(Before and after room images)
+ + +

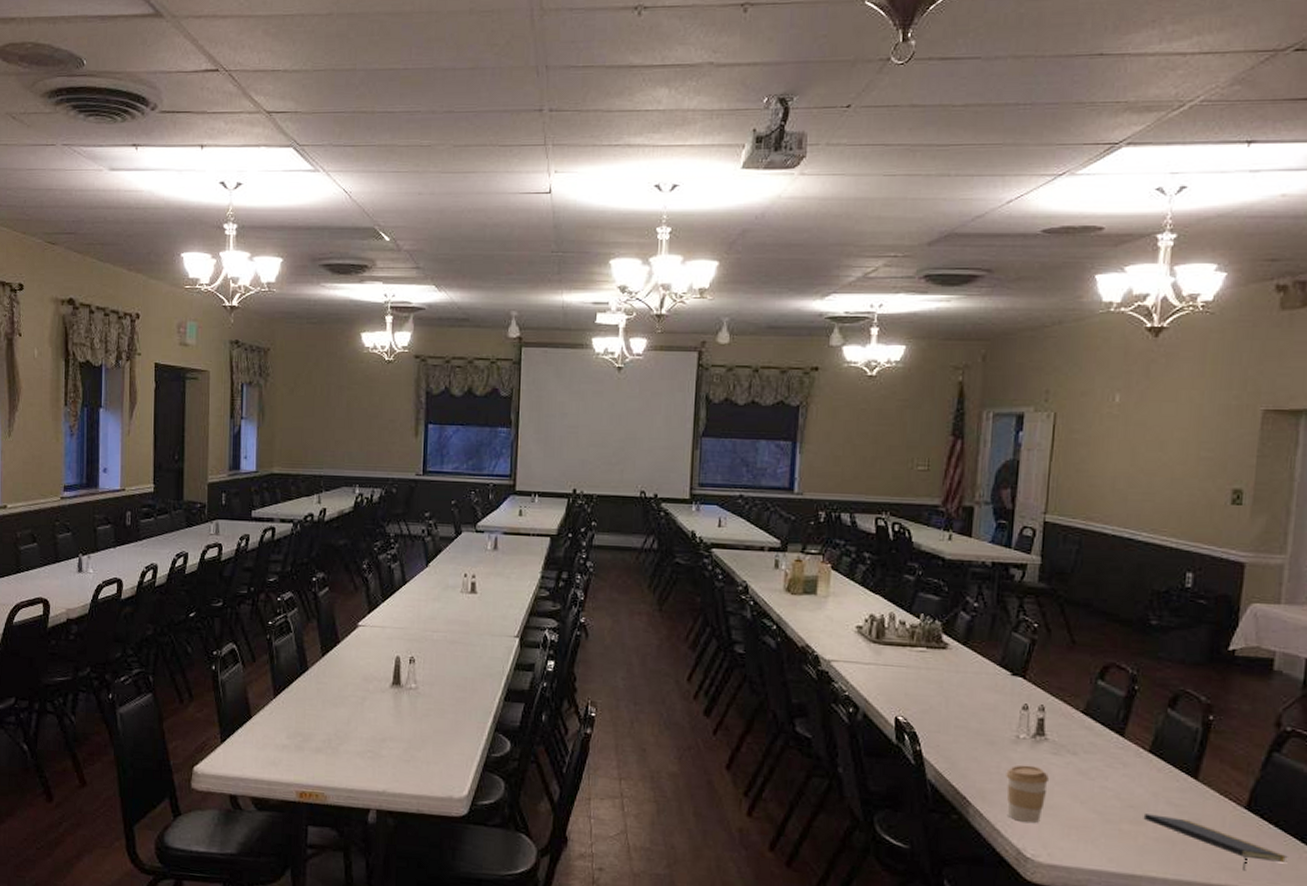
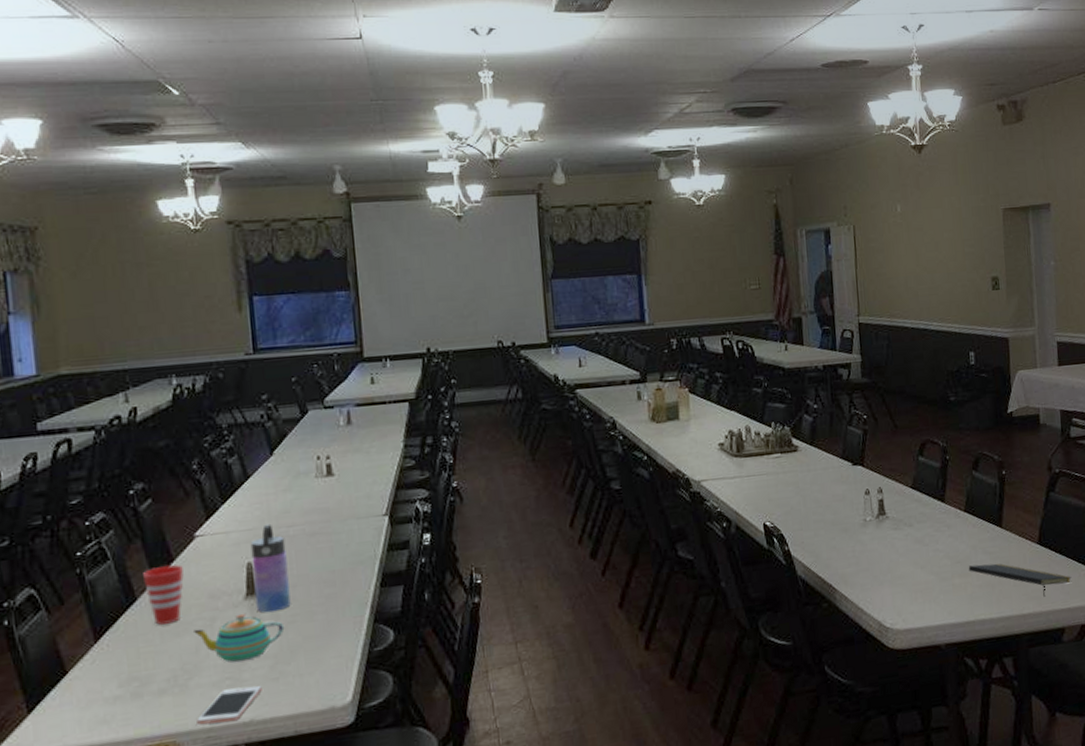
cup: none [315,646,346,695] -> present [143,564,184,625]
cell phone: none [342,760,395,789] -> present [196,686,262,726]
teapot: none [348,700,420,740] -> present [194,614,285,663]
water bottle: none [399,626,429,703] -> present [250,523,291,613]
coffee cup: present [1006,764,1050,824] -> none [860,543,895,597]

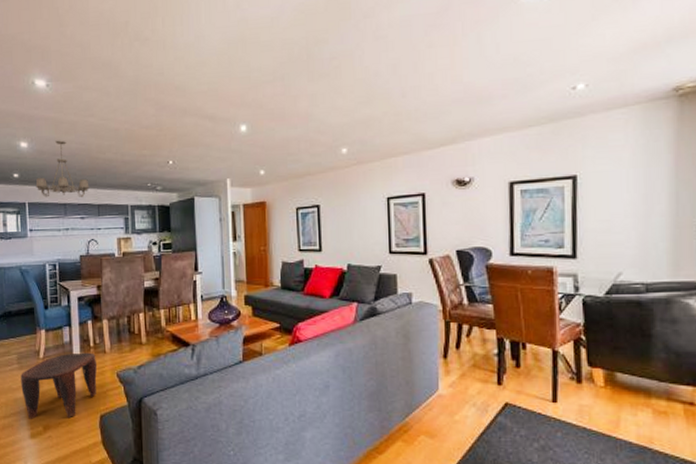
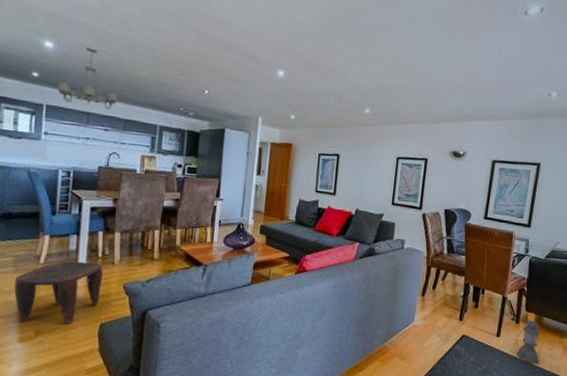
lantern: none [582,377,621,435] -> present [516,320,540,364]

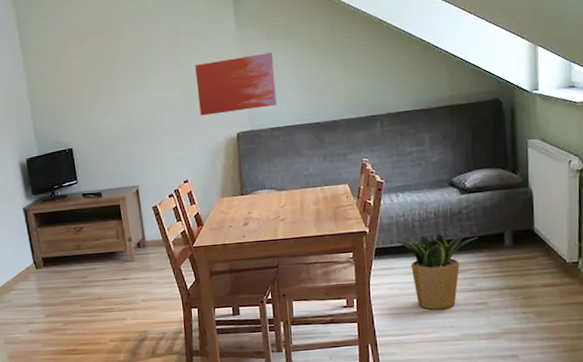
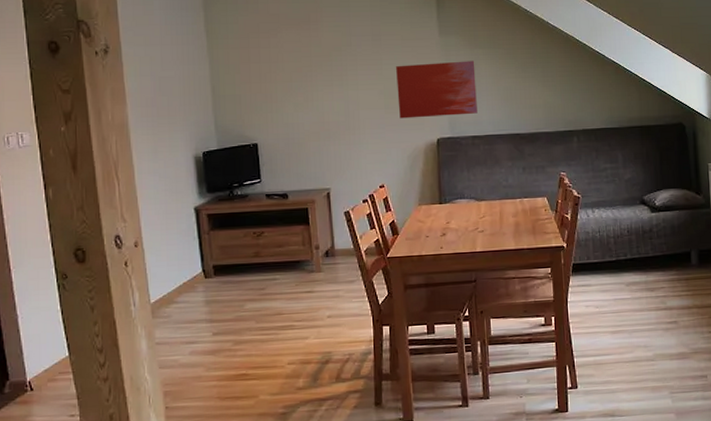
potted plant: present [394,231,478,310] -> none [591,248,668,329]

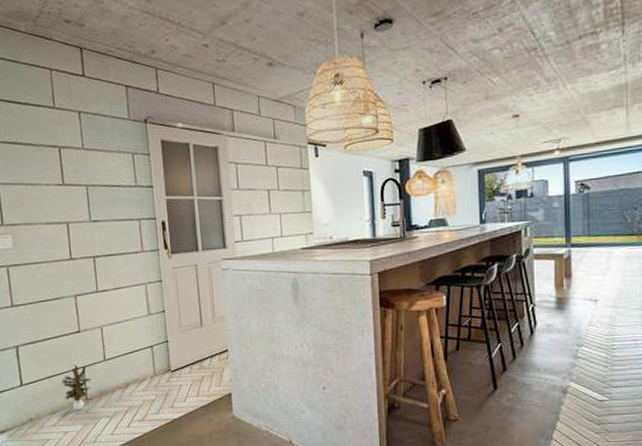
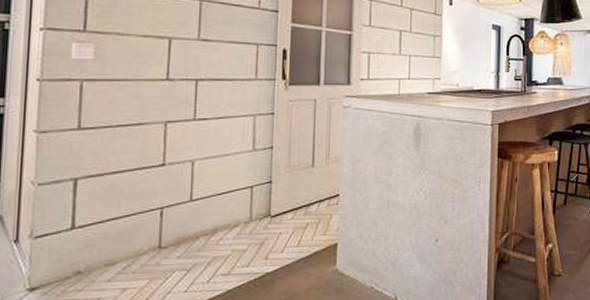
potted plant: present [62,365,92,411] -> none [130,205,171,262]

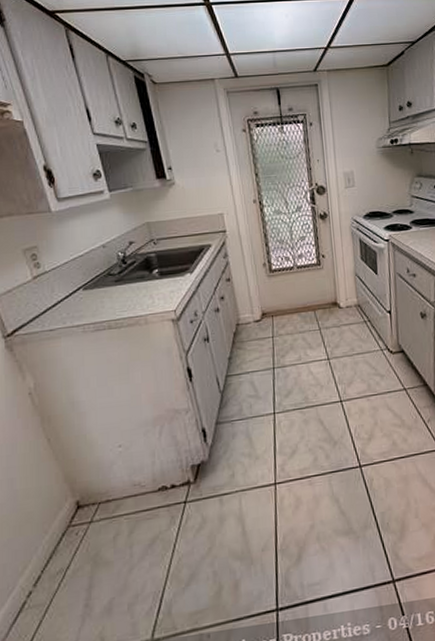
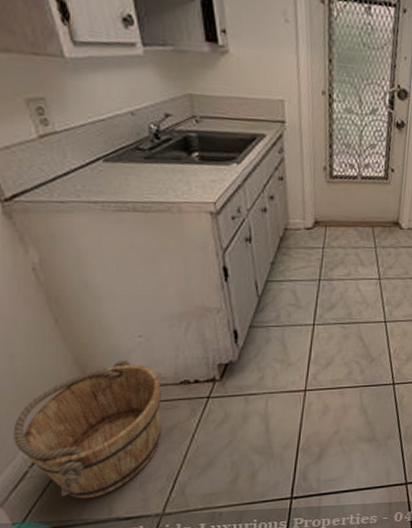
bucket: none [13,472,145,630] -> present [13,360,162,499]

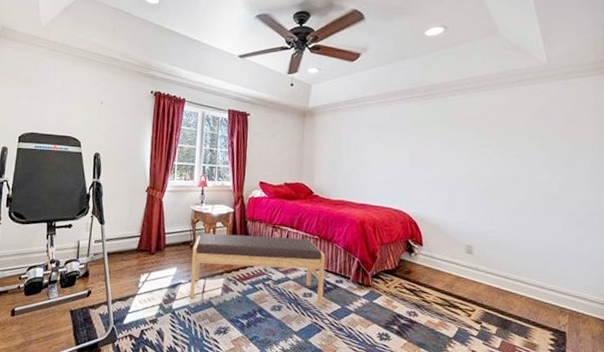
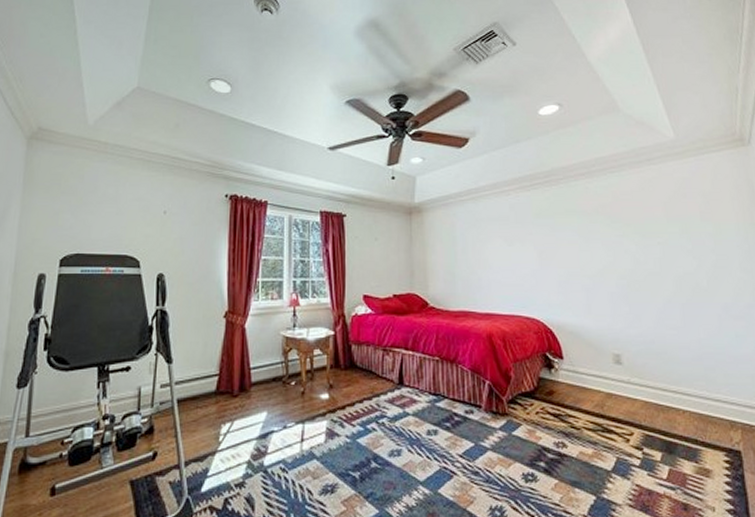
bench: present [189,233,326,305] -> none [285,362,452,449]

+ + +

§ **Your objective**: Exact repetition of each line above is expected; images are to be omitted.

§ **Result of the exercise**:
cup: none [315,646,346,695] -> present [143,564,184,625]
cell phone: none [342,760,395,789] -> present [196,686,262,726]
teapot: none [348,700,420,740] -> present [194,614,285,663]
water bottle: none [399,626,429,703] -> present [250,523,291,613]
coffee cup: present [1006,764,1050,824] -> none [860,543,895,597]

lantern: none [582,377,621,435] -> present [516,320,540,364]

potted plant: present [394,231,478,310] -> none [591,248,668,329]

potted plant: present [62,365,92,411] -> none [130,205,171,262]

bucket: none [13,472,145,630] -> present [13,360,162,499]

bench: present [189,233,326,305] -> none [285,362,452,449]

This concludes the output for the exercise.